Все замолчали, сочувствуя Вите. Понимали, что его аргументы против соседки будут неубедительны для правосудия. Тесть получит на полную катушку, у Витиной жены будет глубокое горе, и это, конечно же, отразится и на самом Вите, который абсолютно ни в чем не виноват.
– Ну ладно! – Он встал и аккуратно свернул Стокгольмское воззвание. – У меня еще четыре деревни!
– А можно, и я с вами? – вдруг спросила Катя.
– Зачем? – удивилась мать.
– А мне интересно.
Катя жила здесь уже вторую неделю и устала от отсутствия впечатлений. Ей хотелось посмотреть окрестные деревни.
– А чего? Поехали! – оживился Витя. – Только сапоги резиновые надо надеть.

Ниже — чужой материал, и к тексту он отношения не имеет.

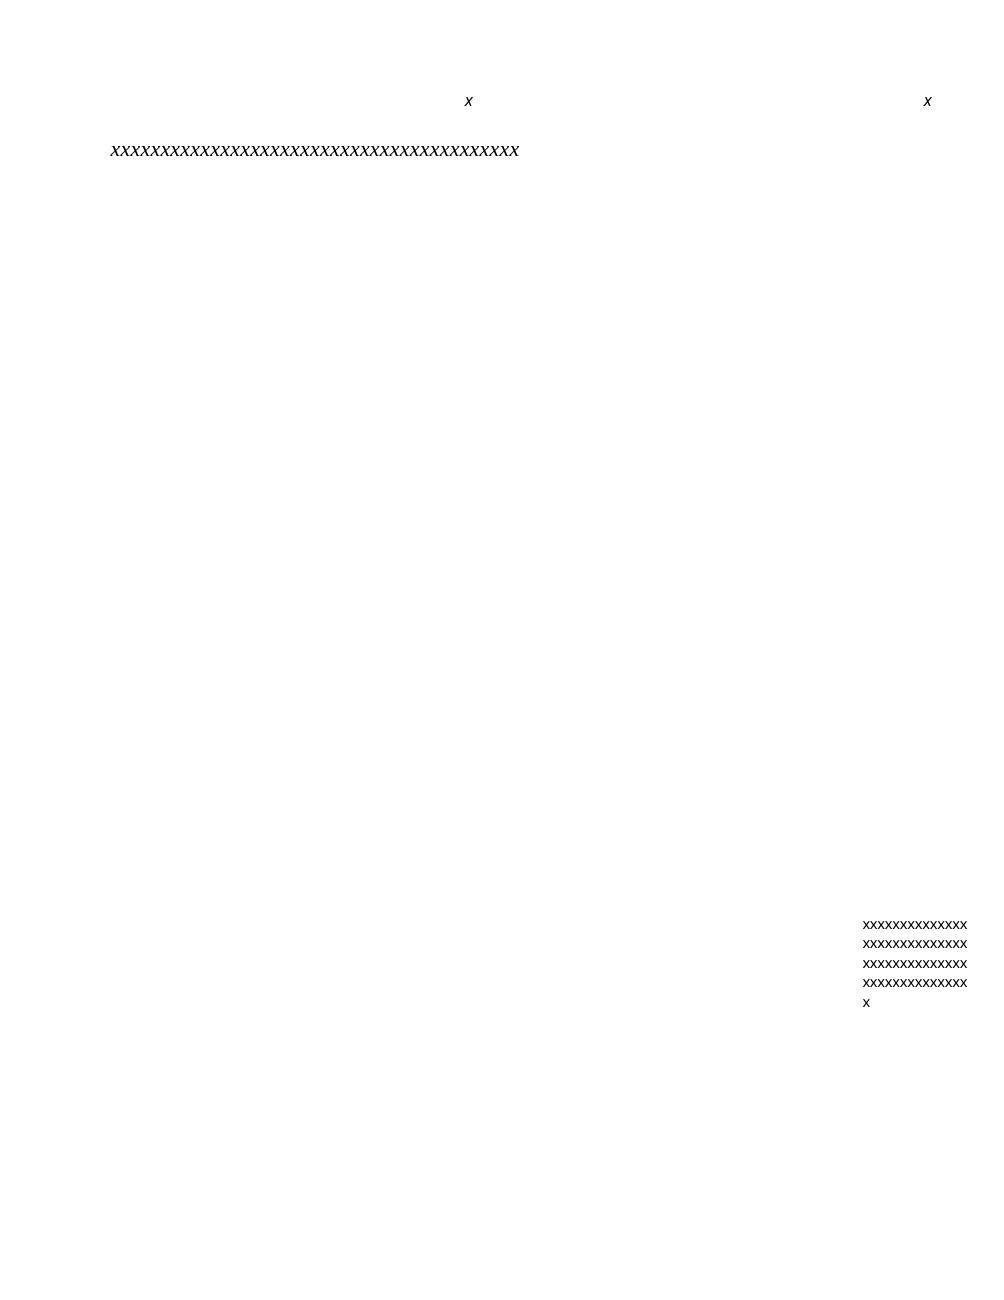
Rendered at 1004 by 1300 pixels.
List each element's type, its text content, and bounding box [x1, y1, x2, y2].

text xxxxxxxxxxxxxxxxxxxxxxxxxxxxxxxxxxxxxxxxx [110, 136, 854, 161]
text xxxxxxxxxxxxxxxxxxxxxxxxxxxxxxxxxxxxxxxxxxxxxxxxxxxxxxxxx [862, 913, 974, 1011]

Катя юркнула в избу, быстро надела джинсы и резиновые сапоги. Джинсы она завернула по колено, по последней моде, которая называется «диверсантка». Джинсы были заграничные, перекупленные втридорога. Мать относилась к ним не объективно, как они того заслуживали, а по количеству затраченных рублей. И когда Катя появилась на крыльце, матери стало жаль, что она готова трепать такую дорогую вещь по захолустным дорогам, да еще с таким малоинтеллигентным Витей.
Она смерила Катю глазами, как бы говоря: «Ну вот, я же говорила, что ты непутевая…»
Витя Павлов осторожно перегнул воззвание и приспособил его перед собой на мотоцикле.
Катя села на заднее сиденье и обхватила Витю поперек живота. Он выжал педаль. Мотоцикл взревел и сорвался с места.
Мать и Ника стояли с опущенными руками, смотрели вслед с таким сиротливым, растерянным видом, будто она бросает их, отрекшись от родства, и уезжает навсегда.
Кате на секунду стало жарко глазам от любви к ним и от чувства виноватости, дескать, вот она живет, а они – прозябают. Но она задавила в себе это чувство, потому что ветер бил в лицо, жизнь рвала вперед и надо было прятать лицо, чтобы по нему не хлестали ветки.
А вдоль дороги росла земляника – так, будто кто-то до Вити проехал здесь на мотоцикле, волоча за собой кисть, щедро обмазанную красной краской.
Деревня называлась Сережино. Мотоцикл подъехал и остановился возле фермы.
Катя никогда прежде не бывала на ферме и вошла в нее с некоторой оторопью, как в театр.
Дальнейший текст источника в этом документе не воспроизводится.